2. The method for producing an imidazole thiocarboxylate compound according to claim 1, wherein N, N ^， And mixing thiocarbonyldiimidazole with the unsaturated alcohol at the temperature of 0 ℃, heating to room temperature for reaction, and finally carrying out post-treatment to obtain the imidazole thiocarboxylate compound.

3. The method for producing an imidazole thiocarboxylate compound according to claim 1, wherein the unsaturated alcohol is any one of allyl alcohol and propargyl alcohol.

4. The method for producing an imidazole thiocarboxylate compound according to claim 1, characterized in that the imidazole thiocarboxylate compound is at least one of compound 1 and compound 2:

5. the use of the imidazole thiocarboxylate compound prepared by the preparation method of the imidazole thiocarboxylate compound according to any one of claims 1 to 4 in a nonaqueous electrolyte.

6. The non-aqueous electrolyte comprises electrolyte salt, a non-aqueous solvent and an additive, and is characterized in that the additive comprises the imidazole thiocarboxylate compound prepared by the preparation method according to any one of claims 1 to 4.

7. The nonaqueous electrolytic solution according to claim 6, wherein the mass percentage of the imidazole thiocarboxylate compound in the nonaqueous electrolytic solution is 0.01% to 2.00%.

8. The nonaqueous electrolytic solution of claim 6, further comprising a film forming aid comprising at least one of vinylene carbonate, vinyl ethylene carbonate, vinyl sulfinate, 1, 3-propane sultone and vinyl sulfonate.

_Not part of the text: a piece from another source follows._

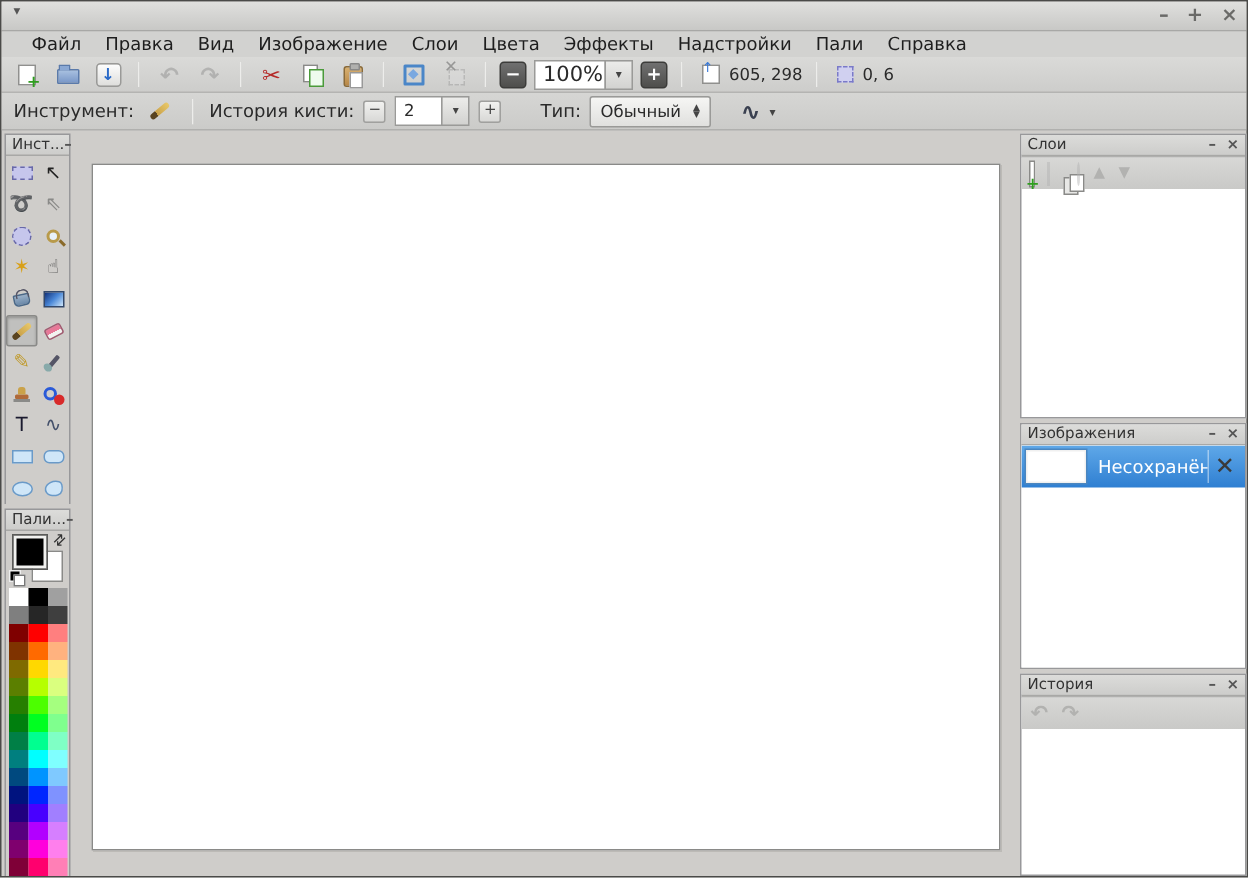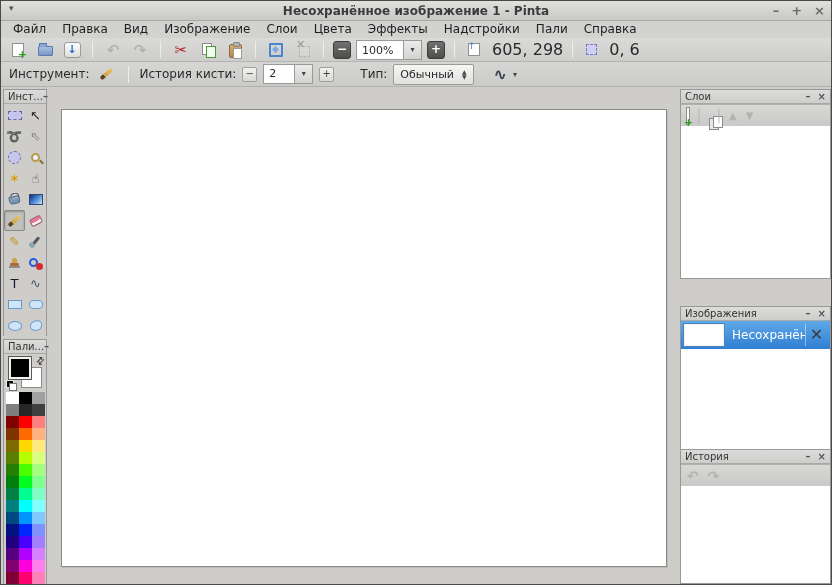"Несохранённое изображение 1 - Pinta" span.title { html: <span>Несохранённое изображение 1 - Pinta</span> -> none }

9. The nonaqueous electrolytic solution according to claim 6, wherein the electrolyte salt is a lithium salt or a sodium salt, and the mass percentage of the electrolyte salt in the nonaqueous electrolytic solution is 8% to 14%.

10. An alkali metal battery comprising a positive electrode material and a negative electrode material, characterized by further comprising the nonaqueous electrolyte according to any one of claims 6 to 9, wherein the negative electrode material is any one of lithium metal, a lithium alloy, sodium metal and a sodium alloy.